Page:Revue des Deux Mondes - 1841 - tome 25.djvu/30

Cette page a été validée par deux contributeurs.
26
REVUE DES DEUX MONDES.

Les circonstances de cet attentat, que Knox appelle dans ses Mémoires une tragédie merveilleuse, sont familières à tous les lecteurs ; déjà consignées dans une lettre de Marie Stuart, adressée à l’évêque de Glascow, elles s’éclairent bien mieux et s’arment d’une authenticité plus dramatique, si l’on compare entre eux les récits manuscrits et contemporains que nous allons analyser. À sept heures du soir, le 6 mars 1565, cent cinquante hommes, armés de torches, cernent le palais d’Holyrood et s’emparent des avenues. Darnley monte seul par un escalier secret qui communiquait de son appartement à celui de Marie, soulève la portière du cabinet où la reine soupait avec Riccio, Beaton, la comtesse d’Argyle et le commandateur d’Holyrood, s’assied auprès de sa femme, entoure la taille de Marie d’un de ses bras et lui adresse des mots de tendresse. Alors on voit entrer sous la portière un spectre pâle, hagard, livide, couvert d’une armure d’airain, les yeux creux, le teint plombé, se soutenant à peine. C’est Ruthven sortant de son lit de malade.

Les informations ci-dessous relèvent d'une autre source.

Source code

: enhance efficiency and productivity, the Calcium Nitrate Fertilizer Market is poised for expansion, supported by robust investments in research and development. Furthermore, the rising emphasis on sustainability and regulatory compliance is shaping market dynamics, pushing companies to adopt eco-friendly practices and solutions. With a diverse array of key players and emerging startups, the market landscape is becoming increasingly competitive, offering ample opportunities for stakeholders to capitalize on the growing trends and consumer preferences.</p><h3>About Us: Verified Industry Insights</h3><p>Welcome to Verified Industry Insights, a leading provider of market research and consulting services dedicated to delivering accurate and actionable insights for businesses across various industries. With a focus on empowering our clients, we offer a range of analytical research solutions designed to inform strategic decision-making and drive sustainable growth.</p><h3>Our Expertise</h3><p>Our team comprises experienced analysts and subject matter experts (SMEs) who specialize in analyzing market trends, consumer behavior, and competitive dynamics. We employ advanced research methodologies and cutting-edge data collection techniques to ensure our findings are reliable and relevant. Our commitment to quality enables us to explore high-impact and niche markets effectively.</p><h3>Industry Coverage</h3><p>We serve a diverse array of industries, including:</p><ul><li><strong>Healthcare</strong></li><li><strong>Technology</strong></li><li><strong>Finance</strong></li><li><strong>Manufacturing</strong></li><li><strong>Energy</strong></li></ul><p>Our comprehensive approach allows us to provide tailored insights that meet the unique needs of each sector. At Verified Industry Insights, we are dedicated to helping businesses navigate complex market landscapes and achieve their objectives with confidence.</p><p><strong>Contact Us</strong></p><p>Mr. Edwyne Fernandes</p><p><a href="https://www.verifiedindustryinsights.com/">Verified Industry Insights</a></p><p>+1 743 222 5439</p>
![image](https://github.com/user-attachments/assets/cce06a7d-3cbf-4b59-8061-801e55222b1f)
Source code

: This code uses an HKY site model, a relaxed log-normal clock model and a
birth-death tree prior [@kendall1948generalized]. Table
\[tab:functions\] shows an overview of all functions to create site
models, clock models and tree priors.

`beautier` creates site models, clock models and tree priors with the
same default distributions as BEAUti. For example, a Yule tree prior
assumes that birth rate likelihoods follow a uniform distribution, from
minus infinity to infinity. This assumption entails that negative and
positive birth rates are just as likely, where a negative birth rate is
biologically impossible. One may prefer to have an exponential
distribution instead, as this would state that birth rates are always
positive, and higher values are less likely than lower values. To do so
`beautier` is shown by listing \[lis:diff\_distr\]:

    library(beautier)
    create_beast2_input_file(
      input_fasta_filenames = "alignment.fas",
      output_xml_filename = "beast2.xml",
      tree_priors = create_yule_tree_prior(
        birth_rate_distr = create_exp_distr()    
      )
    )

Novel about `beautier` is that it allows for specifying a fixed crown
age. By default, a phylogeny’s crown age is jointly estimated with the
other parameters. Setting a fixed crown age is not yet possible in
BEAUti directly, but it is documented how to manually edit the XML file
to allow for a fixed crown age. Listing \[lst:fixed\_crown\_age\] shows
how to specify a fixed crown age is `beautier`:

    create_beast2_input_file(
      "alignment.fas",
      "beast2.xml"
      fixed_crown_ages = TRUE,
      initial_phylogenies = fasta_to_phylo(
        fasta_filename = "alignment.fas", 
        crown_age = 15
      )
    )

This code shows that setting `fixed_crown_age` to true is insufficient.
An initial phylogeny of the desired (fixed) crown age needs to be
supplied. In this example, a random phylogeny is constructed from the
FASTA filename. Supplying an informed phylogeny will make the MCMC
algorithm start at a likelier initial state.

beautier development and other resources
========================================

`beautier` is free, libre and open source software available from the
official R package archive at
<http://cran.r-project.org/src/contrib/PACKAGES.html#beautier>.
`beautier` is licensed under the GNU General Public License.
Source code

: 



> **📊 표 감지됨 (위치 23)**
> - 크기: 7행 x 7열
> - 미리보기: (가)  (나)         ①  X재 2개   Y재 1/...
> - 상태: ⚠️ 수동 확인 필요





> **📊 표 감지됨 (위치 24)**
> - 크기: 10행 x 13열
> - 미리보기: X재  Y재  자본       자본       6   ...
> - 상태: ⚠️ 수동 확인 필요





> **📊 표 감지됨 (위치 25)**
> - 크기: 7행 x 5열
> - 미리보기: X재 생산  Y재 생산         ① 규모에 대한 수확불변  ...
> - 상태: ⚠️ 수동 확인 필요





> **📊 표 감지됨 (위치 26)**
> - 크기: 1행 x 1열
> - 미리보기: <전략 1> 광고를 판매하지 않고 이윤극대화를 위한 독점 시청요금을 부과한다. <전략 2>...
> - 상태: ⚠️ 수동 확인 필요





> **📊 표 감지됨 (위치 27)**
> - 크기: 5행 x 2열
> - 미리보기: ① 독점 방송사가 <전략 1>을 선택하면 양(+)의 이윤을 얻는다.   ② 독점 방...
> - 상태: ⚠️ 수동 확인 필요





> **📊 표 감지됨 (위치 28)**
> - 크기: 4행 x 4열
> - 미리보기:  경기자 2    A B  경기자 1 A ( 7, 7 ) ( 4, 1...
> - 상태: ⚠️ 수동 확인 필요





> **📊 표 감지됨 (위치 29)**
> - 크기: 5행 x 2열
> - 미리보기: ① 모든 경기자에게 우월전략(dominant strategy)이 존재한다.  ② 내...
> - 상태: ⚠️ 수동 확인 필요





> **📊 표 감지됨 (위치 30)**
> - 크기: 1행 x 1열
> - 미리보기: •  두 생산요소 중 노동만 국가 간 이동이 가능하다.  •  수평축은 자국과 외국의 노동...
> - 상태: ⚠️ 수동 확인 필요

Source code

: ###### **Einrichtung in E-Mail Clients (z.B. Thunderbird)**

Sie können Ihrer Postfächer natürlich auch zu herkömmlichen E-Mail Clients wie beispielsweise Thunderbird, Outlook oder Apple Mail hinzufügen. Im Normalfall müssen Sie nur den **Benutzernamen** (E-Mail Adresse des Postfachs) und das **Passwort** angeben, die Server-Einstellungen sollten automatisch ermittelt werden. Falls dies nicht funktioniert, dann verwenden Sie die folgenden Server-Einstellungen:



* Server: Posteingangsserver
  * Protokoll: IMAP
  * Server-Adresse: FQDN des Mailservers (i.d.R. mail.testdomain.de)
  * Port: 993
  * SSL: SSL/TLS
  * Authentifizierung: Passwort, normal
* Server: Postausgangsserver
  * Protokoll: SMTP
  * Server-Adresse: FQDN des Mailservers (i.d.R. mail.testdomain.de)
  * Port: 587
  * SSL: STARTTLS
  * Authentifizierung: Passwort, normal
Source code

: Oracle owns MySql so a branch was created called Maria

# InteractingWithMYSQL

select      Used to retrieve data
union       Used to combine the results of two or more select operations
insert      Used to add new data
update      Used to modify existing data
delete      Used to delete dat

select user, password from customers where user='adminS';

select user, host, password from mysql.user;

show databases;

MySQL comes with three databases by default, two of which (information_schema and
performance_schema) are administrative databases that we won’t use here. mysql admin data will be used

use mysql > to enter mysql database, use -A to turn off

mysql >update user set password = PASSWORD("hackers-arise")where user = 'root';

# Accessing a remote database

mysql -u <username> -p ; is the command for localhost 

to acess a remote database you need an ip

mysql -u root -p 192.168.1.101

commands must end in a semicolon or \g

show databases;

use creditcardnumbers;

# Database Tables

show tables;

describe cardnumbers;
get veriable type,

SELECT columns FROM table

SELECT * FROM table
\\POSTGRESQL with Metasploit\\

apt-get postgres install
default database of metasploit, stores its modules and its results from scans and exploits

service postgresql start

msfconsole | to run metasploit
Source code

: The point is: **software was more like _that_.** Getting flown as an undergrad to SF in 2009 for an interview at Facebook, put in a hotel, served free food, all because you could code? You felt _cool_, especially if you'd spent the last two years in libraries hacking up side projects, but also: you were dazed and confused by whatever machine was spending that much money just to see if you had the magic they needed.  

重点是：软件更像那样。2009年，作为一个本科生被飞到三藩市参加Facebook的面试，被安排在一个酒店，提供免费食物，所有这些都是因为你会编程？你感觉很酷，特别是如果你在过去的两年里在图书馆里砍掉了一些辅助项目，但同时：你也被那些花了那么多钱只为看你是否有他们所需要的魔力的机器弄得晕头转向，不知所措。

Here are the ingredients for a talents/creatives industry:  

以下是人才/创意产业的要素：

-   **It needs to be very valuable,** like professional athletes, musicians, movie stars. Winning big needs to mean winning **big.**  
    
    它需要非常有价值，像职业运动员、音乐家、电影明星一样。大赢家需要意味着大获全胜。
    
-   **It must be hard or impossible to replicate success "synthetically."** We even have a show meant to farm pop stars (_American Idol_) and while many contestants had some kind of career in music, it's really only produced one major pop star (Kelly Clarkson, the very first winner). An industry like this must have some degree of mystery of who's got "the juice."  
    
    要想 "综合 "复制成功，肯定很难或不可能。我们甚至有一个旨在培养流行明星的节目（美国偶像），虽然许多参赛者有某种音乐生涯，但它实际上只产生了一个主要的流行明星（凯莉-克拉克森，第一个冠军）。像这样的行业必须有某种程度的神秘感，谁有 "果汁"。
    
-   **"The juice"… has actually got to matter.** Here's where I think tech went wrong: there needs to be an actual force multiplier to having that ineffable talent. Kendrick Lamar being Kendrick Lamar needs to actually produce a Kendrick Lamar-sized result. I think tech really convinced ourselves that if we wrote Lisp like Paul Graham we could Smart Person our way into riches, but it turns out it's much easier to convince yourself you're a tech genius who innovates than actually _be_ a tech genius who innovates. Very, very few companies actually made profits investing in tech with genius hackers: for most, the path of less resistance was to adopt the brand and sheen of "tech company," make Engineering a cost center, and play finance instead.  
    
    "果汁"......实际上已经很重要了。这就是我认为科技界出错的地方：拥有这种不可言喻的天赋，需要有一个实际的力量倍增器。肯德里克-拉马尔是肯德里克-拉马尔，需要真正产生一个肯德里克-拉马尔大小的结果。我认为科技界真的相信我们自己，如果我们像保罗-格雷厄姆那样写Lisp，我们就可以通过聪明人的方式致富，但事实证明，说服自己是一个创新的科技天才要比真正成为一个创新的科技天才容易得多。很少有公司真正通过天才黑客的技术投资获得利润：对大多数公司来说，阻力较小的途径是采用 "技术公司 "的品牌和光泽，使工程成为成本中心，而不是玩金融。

Marie, grosse de sept mois, se lève effrayée à cet aspect, et crie : « Allez-vous-en ! — J’ai affaire à David, dit Ruthven qui tire son épée ! » Les torches brillent dans la chambre, les conjurés s’y précipitent, Riccio s’élance, s’attache à la reine, se traîne et se cache dans les longs replis de sa robe, et crie en italien et en français « Giustizia ! giustizia ! Sauvez ma vie, madame ! sauvez ma vie ! » Marie implore en vain les assassins ; la table et les lumières sont renversées ; Car de Faudonside appuie son pistolet sur la poitrine de la reine, et Riccio, traîné jusqu’au seuil de la chambre à coucher, frappé de cinquante-cinq coups de poignard et portant au milieu de la poitrine le poignard du roi, reconnaissable à ses ornemens et à sa ciselure, est laissé par terre dans une mare de sang. L’exécution faite, Ruthven, la main sanglante, rentre dans le cabinet, se jette épuisé sur un siége, s’approche de la table, prend une coupe, la remplit de vin, et vidant la coupe, dit à Marie : « Votre mari a tout fait ! — Ah ! cela est ainsi, répondit-elle, adieu donc larmes ! c’est à la vengeance qu’il faut songer[1] ! »

La narration vague de Robertson ne donne aucun de ces détails, et passe sous silence les derniers mots de Marie Stuart, si caractéristiques et si nécessaires. Au bruit et aux cris dont retentit le palais, les bourgeois s’arment, sonnent le tocsin, et se présentent au nombre de six cents hommes à la porte d’Holyrood. Le roi paraît et dit au

  1. Lettre manuscrite de Drury à Cecil, 27 mars 1566. — Lettres de Bedford et Randolf à Leicester et Cecil, 8 mai 1565.